● Problem to solve
Print every line below exactly. Skip the pictures.

● Page-level text extractions
*****

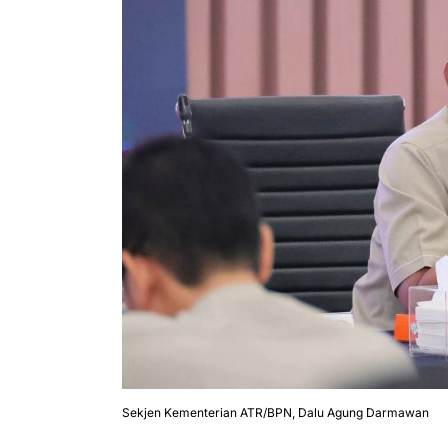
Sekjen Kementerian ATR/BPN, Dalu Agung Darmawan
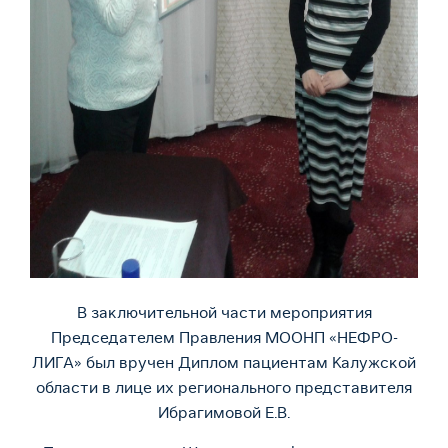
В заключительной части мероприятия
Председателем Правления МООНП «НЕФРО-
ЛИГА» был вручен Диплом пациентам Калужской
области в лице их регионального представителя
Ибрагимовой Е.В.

*****

● Worked solution
Sekjen Kementerian ATR/BPN, Dalu Agung Darmawan
В заключительной части мероприятия
Председателем Правления МООНП «НЕФРО-
ЛИГА» был вручен Диплом пациентам Калужской
области в лице их регионального представителя
Ибрагимовой Е.В.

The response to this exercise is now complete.